## Work request
For the records below, output word for word the lines from the one with "right eye: (224, 237)" up to and including the one with "right elbow: (120, 305)". No pictures.

** Data supplied follows **

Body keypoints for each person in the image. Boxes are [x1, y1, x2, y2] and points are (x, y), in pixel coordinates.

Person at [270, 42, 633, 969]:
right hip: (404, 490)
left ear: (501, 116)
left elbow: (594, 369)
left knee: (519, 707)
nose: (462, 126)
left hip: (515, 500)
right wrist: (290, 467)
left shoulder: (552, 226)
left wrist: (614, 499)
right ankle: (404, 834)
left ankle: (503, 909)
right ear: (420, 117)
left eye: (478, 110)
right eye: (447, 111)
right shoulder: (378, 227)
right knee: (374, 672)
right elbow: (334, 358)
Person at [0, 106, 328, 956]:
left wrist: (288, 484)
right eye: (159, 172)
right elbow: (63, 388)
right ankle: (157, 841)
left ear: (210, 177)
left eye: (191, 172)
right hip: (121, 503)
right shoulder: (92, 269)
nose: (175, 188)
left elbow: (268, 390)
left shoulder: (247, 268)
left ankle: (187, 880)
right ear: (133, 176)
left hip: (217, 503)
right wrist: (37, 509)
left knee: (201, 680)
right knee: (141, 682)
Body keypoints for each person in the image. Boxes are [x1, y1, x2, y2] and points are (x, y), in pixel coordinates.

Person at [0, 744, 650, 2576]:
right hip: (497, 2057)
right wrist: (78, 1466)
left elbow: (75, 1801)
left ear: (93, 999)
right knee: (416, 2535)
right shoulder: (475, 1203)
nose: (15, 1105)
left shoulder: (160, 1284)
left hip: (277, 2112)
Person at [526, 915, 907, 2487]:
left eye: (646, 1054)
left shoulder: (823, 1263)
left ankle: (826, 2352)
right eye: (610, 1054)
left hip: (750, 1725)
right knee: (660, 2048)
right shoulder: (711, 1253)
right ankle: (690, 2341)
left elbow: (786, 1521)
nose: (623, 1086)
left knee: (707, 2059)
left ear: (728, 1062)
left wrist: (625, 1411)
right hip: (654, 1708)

** End of Data supplied **
** Data supplied follows **

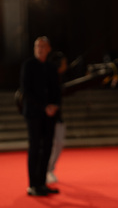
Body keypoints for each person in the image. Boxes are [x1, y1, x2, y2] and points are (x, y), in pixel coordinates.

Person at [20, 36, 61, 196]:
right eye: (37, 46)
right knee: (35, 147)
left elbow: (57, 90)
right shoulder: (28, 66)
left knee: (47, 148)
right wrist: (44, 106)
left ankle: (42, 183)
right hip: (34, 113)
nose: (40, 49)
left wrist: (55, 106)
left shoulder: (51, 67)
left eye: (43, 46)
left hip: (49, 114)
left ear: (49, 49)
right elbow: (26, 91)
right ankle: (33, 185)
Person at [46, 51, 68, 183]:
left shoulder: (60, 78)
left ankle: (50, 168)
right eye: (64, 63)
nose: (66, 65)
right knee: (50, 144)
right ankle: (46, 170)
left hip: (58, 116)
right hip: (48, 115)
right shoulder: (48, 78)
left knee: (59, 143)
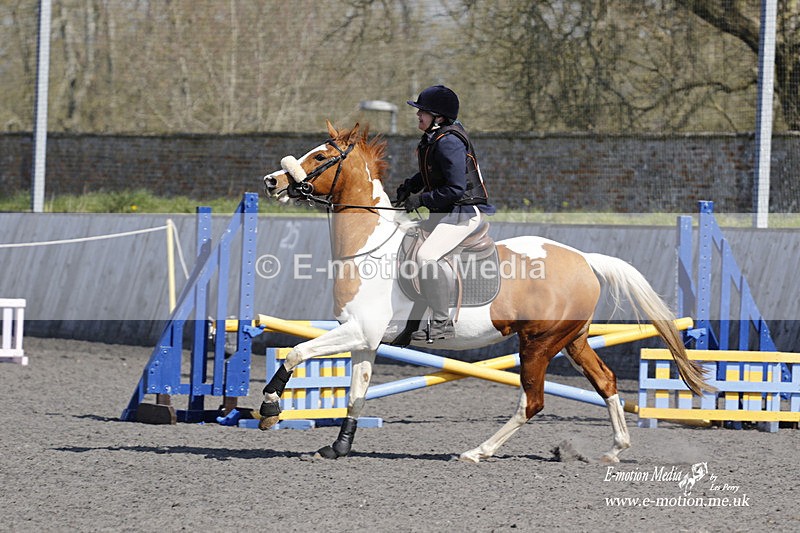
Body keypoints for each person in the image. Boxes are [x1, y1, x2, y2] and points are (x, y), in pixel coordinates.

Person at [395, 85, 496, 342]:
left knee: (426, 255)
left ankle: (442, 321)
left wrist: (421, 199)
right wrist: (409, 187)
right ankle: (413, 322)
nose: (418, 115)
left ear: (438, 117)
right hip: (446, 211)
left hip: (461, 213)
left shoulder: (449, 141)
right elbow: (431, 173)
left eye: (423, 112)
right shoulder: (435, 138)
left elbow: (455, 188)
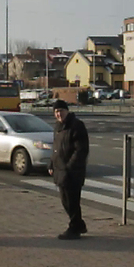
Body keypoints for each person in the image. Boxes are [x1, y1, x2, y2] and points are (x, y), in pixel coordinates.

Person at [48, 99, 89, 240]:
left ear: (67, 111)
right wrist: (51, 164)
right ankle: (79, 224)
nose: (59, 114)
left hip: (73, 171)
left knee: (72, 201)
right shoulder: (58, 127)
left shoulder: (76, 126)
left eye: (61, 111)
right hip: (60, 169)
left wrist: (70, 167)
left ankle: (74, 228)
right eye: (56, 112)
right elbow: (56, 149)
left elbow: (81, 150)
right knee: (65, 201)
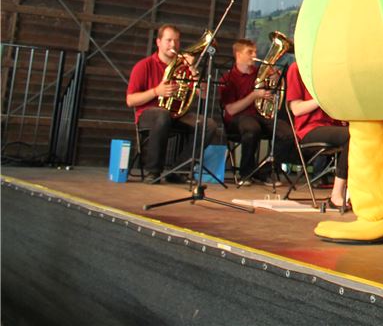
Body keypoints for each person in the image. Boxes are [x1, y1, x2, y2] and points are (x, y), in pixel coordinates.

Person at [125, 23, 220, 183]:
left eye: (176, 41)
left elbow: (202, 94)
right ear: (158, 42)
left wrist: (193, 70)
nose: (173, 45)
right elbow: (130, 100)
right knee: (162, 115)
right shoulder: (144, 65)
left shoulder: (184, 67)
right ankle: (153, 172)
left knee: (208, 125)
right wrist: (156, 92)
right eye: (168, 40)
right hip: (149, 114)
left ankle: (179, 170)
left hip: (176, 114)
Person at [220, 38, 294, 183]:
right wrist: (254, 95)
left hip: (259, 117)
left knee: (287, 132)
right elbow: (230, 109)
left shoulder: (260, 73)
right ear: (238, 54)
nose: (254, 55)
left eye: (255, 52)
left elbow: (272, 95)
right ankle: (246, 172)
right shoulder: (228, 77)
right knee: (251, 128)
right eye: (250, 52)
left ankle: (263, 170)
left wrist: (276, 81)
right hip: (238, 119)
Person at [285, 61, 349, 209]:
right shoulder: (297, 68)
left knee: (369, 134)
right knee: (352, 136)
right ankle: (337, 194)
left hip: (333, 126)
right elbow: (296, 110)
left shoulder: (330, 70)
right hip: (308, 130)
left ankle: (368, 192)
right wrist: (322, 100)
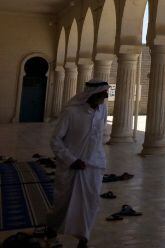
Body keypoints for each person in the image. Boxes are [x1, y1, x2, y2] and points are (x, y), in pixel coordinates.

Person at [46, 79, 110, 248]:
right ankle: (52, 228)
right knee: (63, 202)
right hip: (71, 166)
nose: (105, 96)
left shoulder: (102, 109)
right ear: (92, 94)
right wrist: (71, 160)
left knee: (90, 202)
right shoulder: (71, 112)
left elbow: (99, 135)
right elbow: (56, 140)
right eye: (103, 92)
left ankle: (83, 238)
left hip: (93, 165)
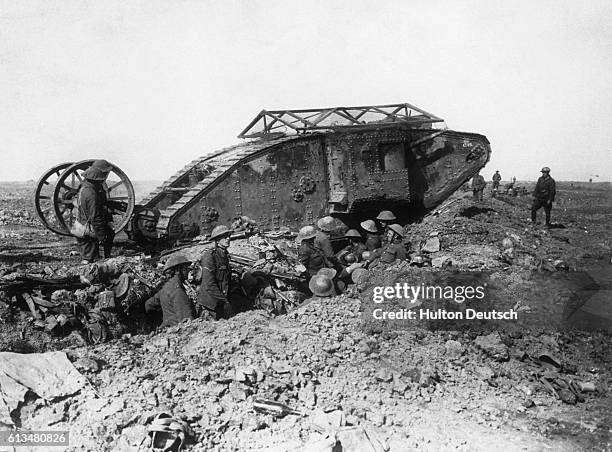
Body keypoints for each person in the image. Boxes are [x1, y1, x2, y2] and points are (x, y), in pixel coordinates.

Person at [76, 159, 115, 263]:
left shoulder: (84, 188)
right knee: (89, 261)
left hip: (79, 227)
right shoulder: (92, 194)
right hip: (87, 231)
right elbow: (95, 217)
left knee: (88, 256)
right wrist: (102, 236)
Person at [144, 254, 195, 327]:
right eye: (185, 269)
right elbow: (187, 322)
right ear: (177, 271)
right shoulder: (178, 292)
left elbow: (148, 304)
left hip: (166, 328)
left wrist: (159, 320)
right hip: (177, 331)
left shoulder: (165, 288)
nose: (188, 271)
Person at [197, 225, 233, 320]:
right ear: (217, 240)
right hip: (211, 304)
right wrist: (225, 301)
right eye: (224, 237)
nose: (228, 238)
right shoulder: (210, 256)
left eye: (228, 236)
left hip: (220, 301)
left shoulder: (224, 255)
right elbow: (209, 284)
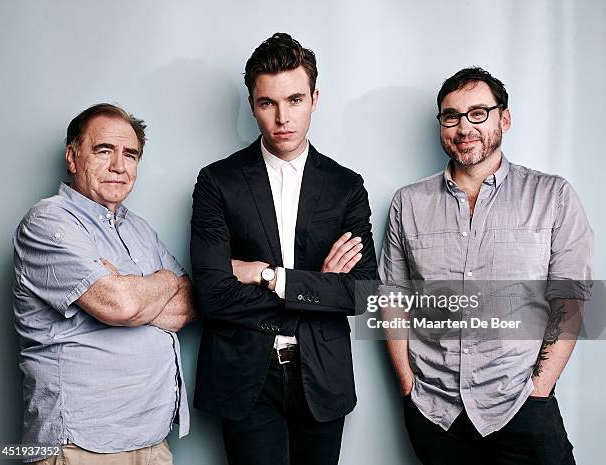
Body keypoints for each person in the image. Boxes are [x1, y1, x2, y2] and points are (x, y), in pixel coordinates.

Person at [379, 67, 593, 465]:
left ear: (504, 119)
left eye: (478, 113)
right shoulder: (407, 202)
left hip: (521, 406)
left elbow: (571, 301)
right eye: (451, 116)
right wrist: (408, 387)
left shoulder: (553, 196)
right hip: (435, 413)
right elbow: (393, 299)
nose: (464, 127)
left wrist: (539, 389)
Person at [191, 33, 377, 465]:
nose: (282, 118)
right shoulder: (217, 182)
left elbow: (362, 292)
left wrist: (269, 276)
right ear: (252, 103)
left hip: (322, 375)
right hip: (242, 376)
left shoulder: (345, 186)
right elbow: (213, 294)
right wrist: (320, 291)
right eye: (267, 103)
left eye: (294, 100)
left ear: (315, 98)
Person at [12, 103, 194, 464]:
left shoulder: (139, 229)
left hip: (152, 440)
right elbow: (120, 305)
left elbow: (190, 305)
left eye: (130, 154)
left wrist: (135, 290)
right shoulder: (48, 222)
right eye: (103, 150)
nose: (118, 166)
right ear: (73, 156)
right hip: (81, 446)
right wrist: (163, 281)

** End of Data supplied **
** Data supplied follows **

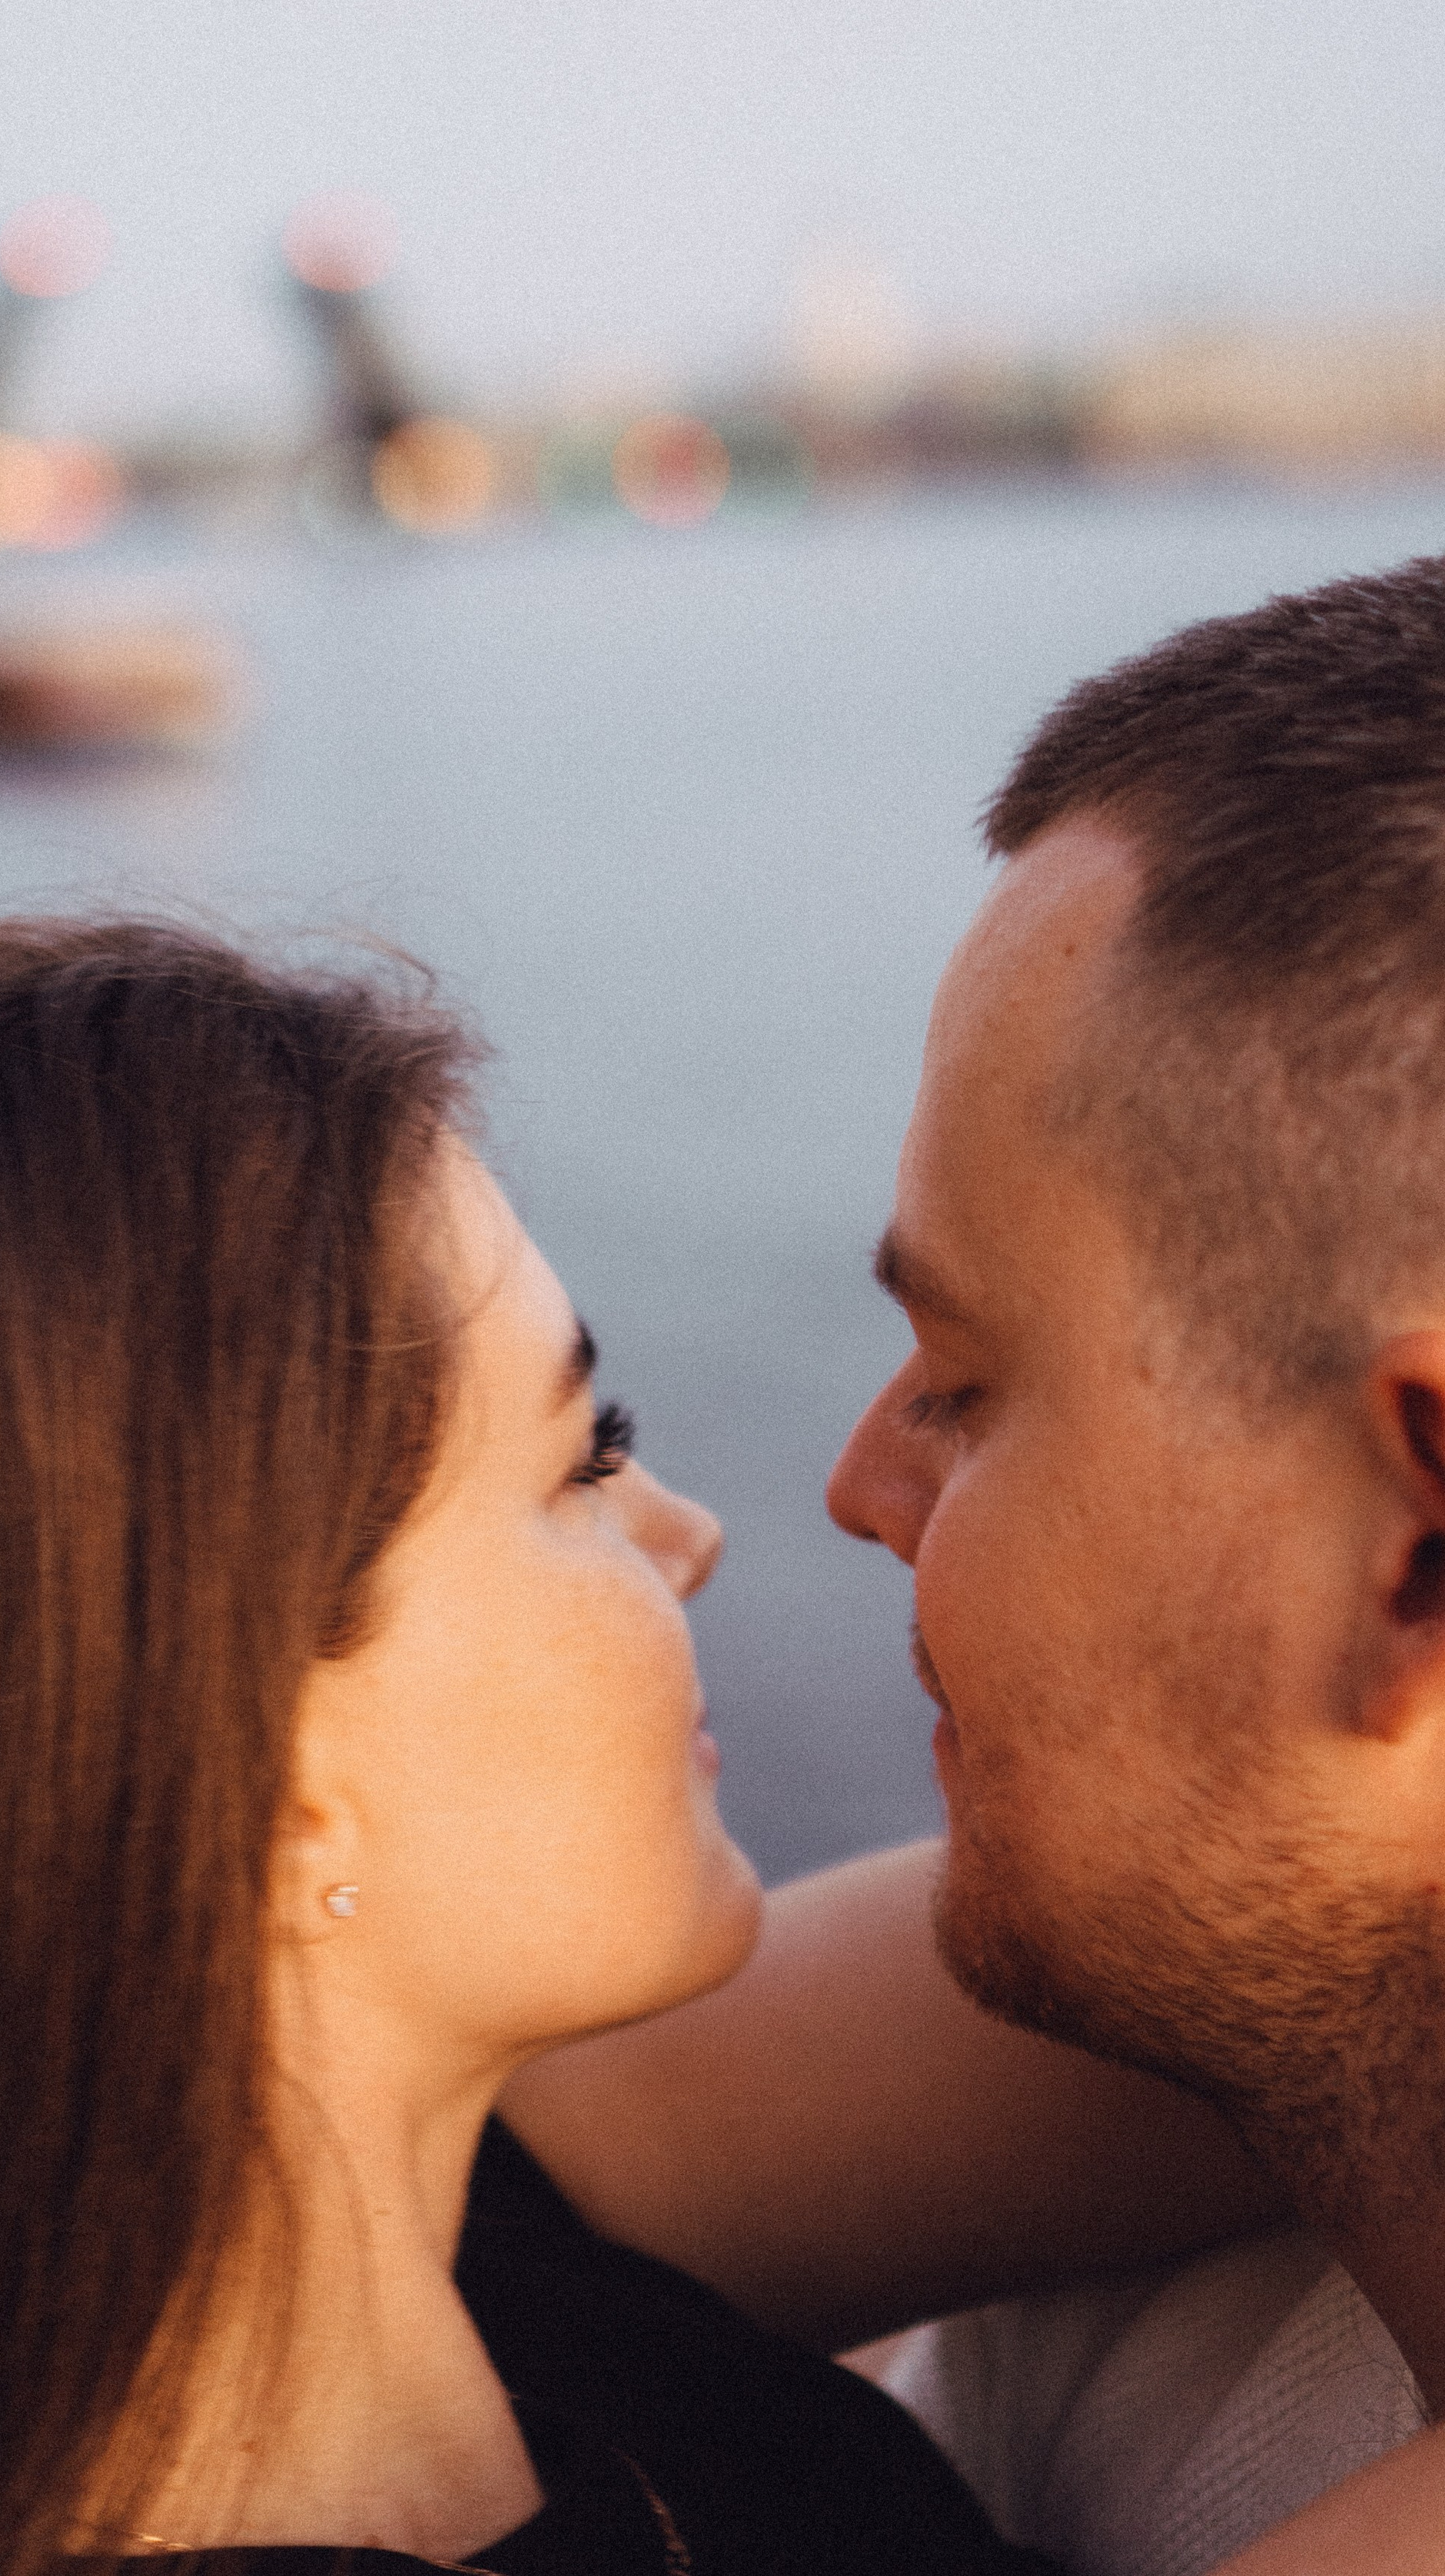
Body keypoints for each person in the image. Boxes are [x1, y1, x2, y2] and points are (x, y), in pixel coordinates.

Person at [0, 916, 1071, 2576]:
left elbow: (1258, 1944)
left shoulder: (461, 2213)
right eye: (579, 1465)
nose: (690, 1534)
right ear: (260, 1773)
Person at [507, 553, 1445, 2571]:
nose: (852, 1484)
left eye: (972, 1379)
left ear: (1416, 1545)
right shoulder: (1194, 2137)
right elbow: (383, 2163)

** End of Data supplied **

## Response to this task
right eye: (224, 237)
nose: (228, 238)
right shoulder: (210, 256)
left eye: (228, 236)
left hip: (220, 301)
left shoulder: (224, 255)
right elbow: (209, 284)
Body keypoints for each person in the image. Boxes are [x1, y1, x2, y2] and points are (x, y), in pixel coordinates.

Person at [379, 67, 593, 465]:
left ear: (504, 119)
left eye: (478, 113)
right shoulder: (407, 202)
left hip: (521, 406)
left elbow: (571, 301)
right eye: (451, 116)
right wrist: (408, 387)
left shoulder: (553, 196)
right hip: (435, 413)
right elbow: (393, 299)
nose: (464, 127)
left wrist: (539, 389)
Person at [191, 33, 377, 465]:
nose: (282, 118)
right shoulder: (217, 182)
left elbow: (362, 292)
left wrist: (269, 276)
right ear: (252, 103)
left hip: (322, 375)
right hip: (242, 376)
left shoulder: (345, 186)
right elbow: (213, 294)
right wrist: (320, 291)
right eye: (267, 103)
left eye: (294, 100)
left ear: (315, 98)
Person at [12, 103, 194, 464]:
left shoulder: (139, 229)
left hip: (152, 440)
right elbow: (120, 305)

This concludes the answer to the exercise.